I have read this submission. I believe that I have an appropriate level of expertise to confirm that it is of an acceptable scientific standard.

Title

The title sounds appropriate, though the initial word “Rapid” in the title referring to the pace at which the double mutations are spreading has been measured and found to be high depicts a misrepresentation. A better word could be found to replace this one. Or else omitting it altogether does no harm to the title.

The work is very clearly and accurately presented using simple language. It also cites most of the current literature on the particular subject. Very pertinent being recent work in the same country and other neighbouring countries in the region. However, I have picked a few issues around the way the results are presented interpreted and need for further verification of the results. I would like therefore to raise the following concerns and some additional comments that the authors may wish to use for improving the article:

The work is technically sound since the laboratory techniques employed in the analysis includes the standard methodologies that are current in the subject. However, the design could have been better by sampling from more areas and if possible in all the ten regions where the initial study by Chouaïbou et al. (2017) [1] were sampled. This study is based on samples from only one locality which we may not know whether is a stronghold for these combined gene mutations or not. This is stated with the understanding that the current study is a follow-on of earlier studies by Chouaïbou et al. (2017) [1] and Fodjo et al. (2018) [2].

The current research note has sufficient details of the employed methods and analysis. The details provided are enough to allow for replication of the same study by others. However, there is not enough information provided regarding data presented on Tables 1 and 2. Some abbreviations used are not explained at all. The text does not at any point call to the tables. This makes it extremely difficult for non-specialists to understand the data presented there.
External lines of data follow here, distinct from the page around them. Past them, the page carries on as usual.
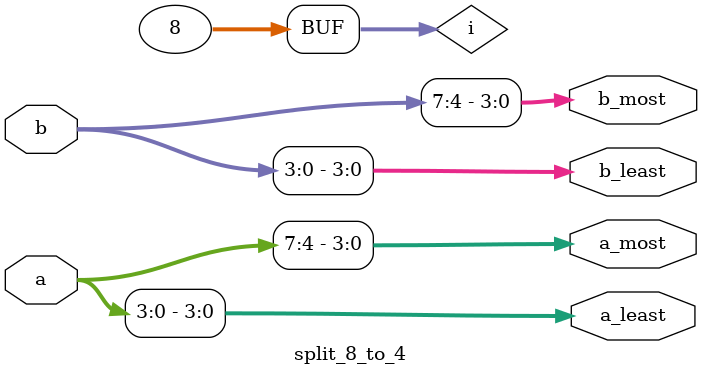
<source format=v>
`timescale 1ns / 1ps


module split_8_to_4(a, b, a_least, a_most, b_least, b_most);

input [7:0] a;
input [7:0] b;
output reg [3:0] a_least;
output reg [3:0] a_most;
output reg [3:0] b_least;
output reg [3:0] b_most;

integer i;

always @ (*)
begin
	for(i = 0; i < 8; i = i + 1)
	begin
		if(i < 4)
		begin
			a_least[i] = a[i];
			b_least[i] = b[i];
		end
		else
		begin
			a_most[i - 4] = a[i];
			b_most[i - 4] = b[i];
		end
	end
end
endmodule
</source>
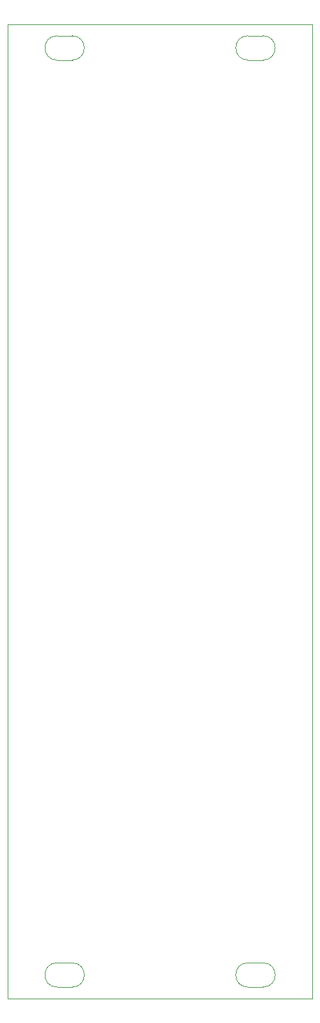
<source format=gbr>
G04 #@! TF.GenerationSoftware,KiCad,Pcbnew,(5.1.5-0)*
G04 #@! TF.CreationDate,2021-01-08T11:54:28-08:00*
G04 #@! TF.ProjectId,dividebyn,64697669-6465-4627-996e-2e6b69636164,rev?*
G04 #@! TF.SameCoordinates,Original*
G04 #@! TF.FileFunction,Profile,NP*
%FSLAX46Y46*%
G04 Gerber Fmt 4.6, Leading zero omitted, Abs format (unit mm)*
G04 Created by KiCad (PCBNEW (5.1.5-0)) date 2021-01-08 11:54:28*
%MOMM*%
%LPD*%
G04 APERTURE LIST*
%ADD10C,0.050000*%
G04 APERTURE END LIST*
D10*
X8500000Y-223800000D02*
X6500000Y-223800000D01*
X8500000Y-223800000D02*
G75*
G02X8500000Y-227000000I0J-1600000D01*
G01*
X6500000Y-227000000D02*
G75*
G02X6500000Y-223800000I0J1600000D01*
G01*
X8500000Y-227000000D02*
X6500000Y-227000000D01*
X31700000Y-227000000D02*
G75*
G02X31700000Y-223800000I0J1600000D01*
G01*
X33700000Y-223800000D02*
X31700000Y-223800000D01*
X33700000Y-223800000D02*
G75*
G02X33700000Y-227000000I0J-1600000D01*
G01*
X33700000Y-227000000D02*
X31700000Y-227000000D01*
X31700000Y-104700000D02*
G75*
G02X31700000Y-101500000I0J1600000D01*
G01*
X33700000Y-104700000D02*
X31700000Y-104700000D01*
X33700000Y-101500000D02*
G75*
G02X33700000Y-104700000I0J-1600000D01*
G01*
X33700000Y-101500000D02*
X31700000Y-101500000D01*
X8500000Y-104700000D02*
X6500000Y-104700000D01*
X8500000Y-101500000D02*
X6500000Y-101500000D01*
X6500000Y-104700000D02*
G75*
G02X6500000Y-101500000I0J1600000D01*
G01*
X8500000Y-101500000D02*
G75*
G02X8500000Y-104700000I0J-1600000D01*
G01*
X0Y-228500000D02*
X0Y-100000000D01*
X40200000Y-228500000D02*
X0Y-228500000D01*
X40200000Y-100000000D02*
X40200000Y-228500000D01*
X0Y-100000000D02*
X40200000Y-100000000D01*
M02*

</source>
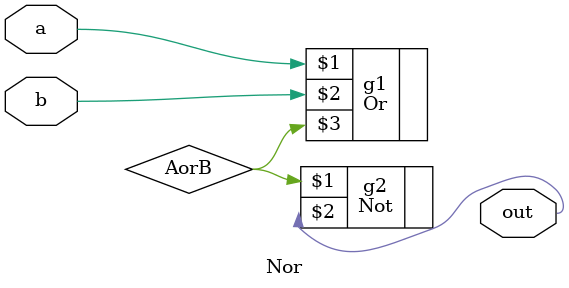
<source format=v>
module Nor(input a, b, output out);
  // your code here
  Or g1(a, b, AorB);
  Not g2(AorB, out);

endmodule


</source>
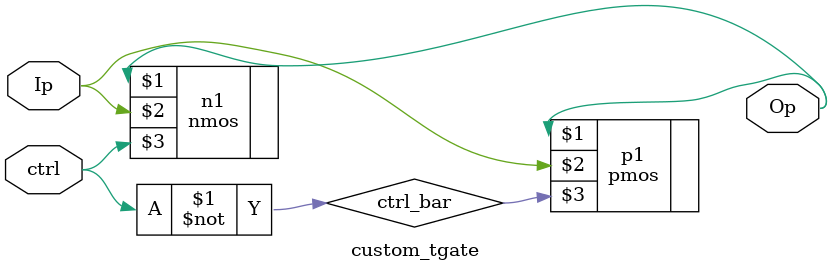
<source format=sv>
/*
====================================================================================================
   Transmission gate logic circuit based bi-directional shifter 
   Author:      Avinash Eega
   Date:        04/17/2022
   Description: A module acts as a base that is similar to mux logic with "n" inputs and outputs. 
                Uses this module to construct a shifter with any number of inputs.
                All the inputs and outputs are one-hot encoded

====================================================================================================
*/

module custom_tgate(Op,ctrl,Ip);
	output Op;
	input Ip, ctrl;
	
	wire ctrl_bar;
	
	assign ctrl_bar = ~ctrl;
	
	nmos n1(Op,Ip,ctrl);
	pmos p1(Op,Ip,ctrl_bar);
	//cmos c1(Op,Ip,ctrl,ctrl_bar);
	
endmodule

</source>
The above caveat notwithstanding, most data seem to be available except for the kdr 1014F data that has not been provided ostensibly due to being part of another study. I am not sure this is good enough reason and whether or not the data could be made available at a later stage should one require them for the purpose.

Looking at the magnitude of the question that the study is trying to address, the study falls into a situation where the results presented here simply provides preliminary information that may not fully address whatever conclusions are being proposed.  Contrary to what would have been expected from such a brief research note, the authors do not attempt to make a case for further surveillance to monitor the East-kdr prevalence in the area. This is an interesting area that is developing and has not been fully explored. Previous studies and the current study have limitations in terms of time and scale, thus calling for a larger more elaborate study to establish the status of not only the spread of the East-kdr, but also its epidemiological significance in terms of its impact on phenotypic pyrethroid resistance in the country and whole of West Africa region.

The epidemiological significance of the East African mutant gene, 1014S kdr is not addressed here. Based on previous observation that the West African mutant 1014F kdr confers greater phenotypic resistance, it remains to be seen as to what the East-kdr spread into West Africa adds to the current resistance status. The situation becomes more complex given that all such mutations were found to be paired resulting into double mutations in all nine occurrences observed.

The statement that “If pyrethroids were to lose most of their efficacy, more than 55% of the benefits of vector control would be lost, leading to approximately 120,000 deaths that could not be averted” sounds unnecessarily too alarmist! Since pyrethroids are mainly used for net treatment, the role of the net physical barrier cannot be underestimated. Moreover, the portfolio of new insecticides that are coming up should be able to avert a good proportion of the malaria burden despite the observed shortcomings by the authors.

I have read this submission. I believe that I have an appropriate level of expertise to confirm that it is of an acceptable scientific standard.